Open huchenlei opened 3 months ago

huchenlei commented 3 months ago

Hi folks,

Awesome work on improving the control map alignment! I think the openpose full control type should benefit the most from this new work as previously the control on hand/face were not so good. Is there any plan to train such an openpose model soon?

liming-ai commented 3 months ago

Hi folks,

Awesome work on improving the control map alignment! I think the openpose full control type should benefit the most from this new work as previously the control on hand/face were not so good. Is there any plan to train such an openpose model soon?

Thank you for pointing out this question. We are working hard to support more conditions (including 2D human pose) and train SDXL version of the model, please pay attention to subsequent updates!

huchenlei commented 3 months ago

Hi folks, Awesome work on improving the control map alignment! I think the openpose full control type should benefit the most from this new work as previously the control on hand/face were not so good. Is there any plan to train such an openpose model soon?

Thank you for pointing out this question.

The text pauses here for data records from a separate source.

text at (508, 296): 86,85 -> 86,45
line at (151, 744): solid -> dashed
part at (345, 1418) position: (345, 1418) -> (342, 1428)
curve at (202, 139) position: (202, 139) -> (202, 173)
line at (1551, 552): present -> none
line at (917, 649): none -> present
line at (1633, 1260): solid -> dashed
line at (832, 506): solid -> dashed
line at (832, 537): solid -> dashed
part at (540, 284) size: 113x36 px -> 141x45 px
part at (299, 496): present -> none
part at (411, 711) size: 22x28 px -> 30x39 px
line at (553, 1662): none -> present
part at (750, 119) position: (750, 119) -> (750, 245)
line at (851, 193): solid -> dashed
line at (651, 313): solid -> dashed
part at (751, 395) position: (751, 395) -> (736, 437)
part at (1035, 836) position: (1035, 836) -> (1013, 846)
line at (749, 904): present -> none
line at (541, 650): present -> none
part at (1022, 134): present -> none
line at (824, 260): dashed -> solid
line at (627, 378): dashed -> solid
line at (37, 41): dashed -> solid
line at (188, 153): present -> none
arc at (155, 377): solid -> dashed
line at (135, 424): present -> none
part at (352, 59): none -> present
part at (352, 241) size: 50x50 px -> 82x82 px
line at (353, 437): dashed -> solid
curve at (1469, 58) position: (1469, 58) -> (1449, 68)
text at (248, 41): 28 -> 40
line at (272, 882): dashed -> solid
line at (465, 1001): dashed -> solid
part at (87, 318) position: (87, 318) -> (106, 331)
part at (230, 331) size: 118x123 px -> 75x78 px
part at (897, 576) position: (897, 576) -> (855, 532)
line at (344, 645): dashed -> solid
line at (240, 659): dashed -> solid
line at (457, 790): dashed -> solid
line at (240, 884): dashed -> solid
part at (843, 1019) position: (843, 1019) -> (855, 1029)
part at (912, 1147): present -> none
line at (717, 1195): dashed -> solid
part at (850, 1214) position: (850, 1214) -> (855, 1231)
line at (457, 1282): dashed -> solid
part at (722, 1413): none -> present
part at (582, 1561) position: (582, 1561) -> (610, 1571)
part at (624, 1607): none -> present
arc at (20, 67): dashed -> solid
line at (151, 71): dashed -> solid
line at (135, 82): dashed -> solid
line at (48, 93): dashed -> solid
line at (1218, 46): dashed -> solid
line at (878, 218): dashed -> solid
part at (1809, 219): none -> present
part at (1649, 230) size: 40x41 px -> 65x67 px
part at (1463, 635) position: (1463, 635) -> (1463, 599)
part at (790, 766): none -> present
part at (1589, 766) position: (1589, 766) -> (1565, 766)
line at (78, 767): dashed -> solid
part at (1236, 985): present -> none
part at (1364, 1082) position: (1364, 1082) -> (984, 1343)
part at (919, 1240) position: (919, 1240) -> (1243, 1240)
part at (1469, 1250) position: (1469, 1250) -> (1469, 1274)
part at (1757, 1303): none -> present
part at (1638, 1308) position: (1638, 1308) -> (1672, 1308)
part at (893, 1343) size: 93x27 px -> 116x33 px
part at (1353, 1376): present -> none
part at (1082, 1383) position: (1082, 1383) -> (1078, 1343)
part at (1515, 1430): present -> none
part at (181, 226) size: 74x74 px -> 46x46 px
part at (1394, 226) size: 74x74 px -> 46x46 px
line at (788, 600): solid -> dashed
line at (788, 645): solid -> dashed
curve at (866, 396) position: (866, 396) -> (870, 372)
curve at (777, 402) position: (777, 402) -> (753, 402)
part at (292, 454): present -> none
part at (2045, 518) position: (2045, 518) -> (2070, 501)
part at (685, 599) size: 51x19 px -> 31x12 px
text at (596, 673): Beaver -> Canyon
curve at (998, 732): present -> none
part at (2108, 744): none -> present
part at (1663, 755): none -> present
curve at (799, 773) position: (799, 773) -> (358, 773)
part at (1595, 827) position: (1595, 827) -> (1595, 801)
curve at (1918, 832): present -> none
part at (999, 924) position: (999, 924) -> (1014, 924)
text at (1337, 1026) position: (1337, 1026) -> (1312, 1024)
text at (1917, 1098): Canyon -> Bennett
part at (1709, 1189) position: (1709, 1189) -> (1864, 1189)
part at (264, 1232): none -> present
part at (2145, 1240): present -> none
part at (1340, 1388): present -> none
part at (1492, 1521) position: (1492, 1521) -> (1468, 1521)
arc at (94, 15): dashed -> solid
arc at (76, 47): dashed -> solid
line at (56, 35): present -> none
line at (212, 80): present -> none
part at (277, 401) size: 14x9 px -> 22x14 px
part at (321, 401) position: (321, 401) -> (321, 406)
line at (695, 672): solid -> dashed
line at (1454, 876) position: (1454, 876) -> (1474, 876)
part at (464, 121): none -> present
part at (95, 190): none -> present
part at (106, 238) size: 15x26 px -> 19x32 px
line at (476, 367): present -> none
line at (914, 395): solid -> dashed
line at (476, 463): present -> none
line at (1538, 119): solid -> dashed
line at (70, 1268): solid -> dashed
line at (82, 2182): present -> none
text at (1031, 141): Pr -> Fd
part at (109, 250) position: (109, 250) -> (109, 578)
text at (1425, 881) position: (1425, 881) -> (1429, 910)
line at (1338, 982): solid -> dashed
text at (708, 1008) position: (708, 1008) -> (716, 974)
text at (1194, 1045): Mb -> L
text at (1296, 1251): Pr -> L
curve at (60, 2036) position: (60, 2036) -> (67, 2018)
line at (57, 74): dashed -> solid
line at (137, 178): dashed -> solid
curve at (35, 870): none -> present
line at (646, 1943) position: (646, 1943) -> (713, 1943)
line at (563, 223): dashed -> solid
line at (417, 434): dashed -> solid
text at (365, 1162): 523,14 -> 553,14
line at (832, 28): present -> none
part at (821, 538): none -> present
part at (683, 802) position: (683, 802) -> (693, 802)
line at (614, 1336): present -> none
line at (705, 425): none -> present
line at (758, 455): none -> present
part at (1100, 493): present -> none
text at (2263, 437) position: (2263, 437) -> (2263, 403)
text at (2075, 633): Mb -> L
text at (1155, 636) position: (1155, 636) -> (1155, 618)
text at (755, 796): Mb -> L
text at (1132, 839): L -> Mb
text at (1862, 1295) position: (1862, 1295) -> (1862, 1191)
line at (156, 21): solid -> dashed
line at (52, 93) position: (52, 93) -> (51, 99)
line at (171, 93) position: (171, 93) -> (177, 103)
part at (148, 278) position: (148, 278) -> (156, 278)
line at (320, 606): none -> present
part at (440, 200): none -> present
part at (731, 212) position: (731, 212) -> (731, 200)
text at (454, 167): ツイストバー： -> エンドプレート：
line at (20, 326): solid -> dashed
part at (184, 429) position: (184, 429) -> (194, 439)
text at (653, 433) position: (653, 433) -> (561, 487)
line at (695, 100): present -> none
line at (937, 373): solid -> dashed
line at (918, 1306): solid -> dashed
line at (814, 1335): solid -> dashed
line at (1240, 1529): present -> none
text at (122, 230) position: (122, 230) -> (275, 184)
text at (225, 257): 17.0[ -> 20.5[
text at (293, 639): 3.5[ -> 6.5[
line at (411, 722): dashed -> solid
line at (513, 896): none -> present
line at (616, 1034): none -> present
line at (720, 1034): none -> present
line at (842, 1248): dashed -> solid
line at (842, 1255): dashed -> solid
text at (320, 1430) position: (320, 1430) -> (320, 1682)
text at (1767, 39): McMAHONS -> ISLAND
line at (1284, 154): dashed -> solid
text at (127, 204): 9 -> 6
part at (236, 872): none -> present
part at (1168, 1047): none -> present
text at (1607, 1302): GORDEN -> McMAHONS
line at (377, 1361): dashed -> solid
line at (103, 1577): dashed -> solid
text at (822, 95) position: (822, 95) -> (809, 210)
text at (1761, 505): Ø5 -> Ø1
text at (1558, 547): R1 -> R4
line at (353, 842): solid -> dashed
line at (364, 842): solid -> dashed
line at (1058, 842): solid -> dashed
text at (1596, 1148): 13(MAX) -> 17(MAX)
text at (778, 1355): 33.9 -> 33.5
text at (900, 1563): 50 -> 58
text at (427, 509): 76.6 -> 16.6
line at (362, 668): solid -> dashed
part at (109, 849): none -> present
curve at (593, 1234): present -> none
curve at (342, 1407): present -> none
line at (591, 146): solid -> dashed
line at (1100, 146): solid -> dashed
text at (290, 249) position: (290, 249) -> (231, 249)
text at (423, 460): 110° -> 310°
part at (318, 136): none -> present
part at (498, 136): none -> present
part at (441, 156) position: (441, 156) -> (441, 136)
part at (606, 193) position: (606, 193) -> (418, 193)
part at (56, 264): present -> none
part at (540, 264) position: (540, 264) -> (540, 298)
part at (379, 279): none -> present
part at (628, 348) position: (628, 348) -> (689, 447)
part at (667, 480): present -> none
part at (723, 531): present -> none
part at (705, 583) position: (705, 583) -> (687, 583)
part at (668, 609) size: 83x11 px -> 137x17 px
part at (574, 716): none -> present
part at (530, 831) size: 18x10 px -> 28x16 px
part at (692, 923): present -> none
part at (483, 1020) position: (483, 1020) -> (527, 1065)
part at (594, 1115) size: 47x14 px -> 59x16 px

We are working hard to support more conditions (including 2D human pose) and train SDXL version of the model, please pay attention to subsequent updates!

I think one more thing to mention is that for openpose we can probably use difference between detected openpose json as reward/loss function, as the detected map often cannot show enough details on hand skeletons keypoints / face keypoints.

liming-ai commented 3 months ago

I think one more thing to mention is that for openpose we can probably use difference between detected openpose json as reward/loss function, as the detected map often cannot show enough details on hand skeletons keypoints / face keypoints.

A great addition. What do you think of heatmap? As far as I know, some methods try to turn 2D pose into multi-dimension heatmap to calculate MSE loss. What do you think about such a paradigm and whether it is also possible cannot show enough details?

huchenlei commented 3 months ago

The heatmap method should work as long as it has more channels per pixel than RGB to reflect move of a keypoint. The main purpose is just to make the loss function smoother, as some small movement of hand/face keypoint might not get reflected on rendered control map.

liming-ai commented 3 months ago

The heatmap method should work as long as it has more channels per pixel than RGB to reflect move of a keypoint. The main purpose is just to make the loss function smoother, as some small movement of hand/face keypoint might not get reflected on rendered control map.

Thanks for the advice and explanation, I will try this in the near future! Looking forward to further discussions with you!